Adolescence is about learning how much independence you can handle and learning to stand on your own two feet.  The first thing you need is to have them approach the world with a feeling of security, so that they know that they can make a mistake and recover. You can build that security when you raise your kid to know that they can’t lose you, that you will love them unconditionally and stand by them, even when they make mistakes. It doesn’t mean you approve of everything. But it means you’re not going anywhere. 

Family Code Word for Tricky Situations

Another thing I want for all kids to be able to do is to learn how to use a healthy way of getting out of a situation, if they can’t talk their way out of it easily.

That’s why I suggest every family early in adolescence—maybe even before adolescence—has a code word. So, if a kid finds themselves in an uncomfortable situation, they just need to text their family a code that says, “Mum, I didn’t get to walk Spotty today.” Spotty, in this example, is the code word. If the parent hears that, they know their child needs to get out of a situation, and texts back. They might write, “You were supposed to be home an hour ago! Where are you? I’m picking you up now.” The parent takes the blame. 

Nurturing Their Social Idealism

As adults, we’ve learned to sometimes avert our eyes to problems in society. But adolescents ask why. They ask, “How did you just walk by that man experiencing homelessness? Do you not see his suffering?” Things we’ve learned to ignore, they’re not willing to ignore. That is our greatest hope for the future. The fact that they have that righteous indignation that says, “What did you do wrong? I can do better.” We want to nurture that because our future is every generation figuring out things we haven’t. 

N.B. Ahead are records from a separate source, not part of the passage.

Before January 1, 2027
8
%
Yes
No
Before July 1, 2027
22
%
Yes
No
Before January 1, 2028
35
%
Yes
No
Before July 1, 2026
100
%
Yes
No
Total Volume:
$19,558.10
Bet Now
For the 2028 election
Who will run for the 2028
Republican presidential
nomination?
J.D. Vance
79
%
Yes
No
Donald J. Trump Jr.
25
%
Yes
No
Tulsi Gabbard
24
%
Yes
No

How do we nurture this in our kids? Listen to them and don’t shut them down. If they have something to say that is frustrating to them about the current state of the world, listen, and celebrate the fact that they care. Then listen further, as they offer solutions. And if those solutions need a little bit of back and forth, have that back and forth, to get them to sharpen their ideas. Create opportunities for them to go out and make a difference in the world.

We know a protective thing in a young life is to have a sense of purpose and know that they matter. How do you learn that? By “mattering.” So, let’s get our kids out there. Let them volunteer to clean up the neighbourhood, work on an environmental project, or help the neighbour who’s ill and can’t grocery shop or put their bins out. Find out what your child’s interest is and give them opportunities to be able to know they make a difference, and they matter. This will build their strengths, give them more confidence, and they will lead us into a better future.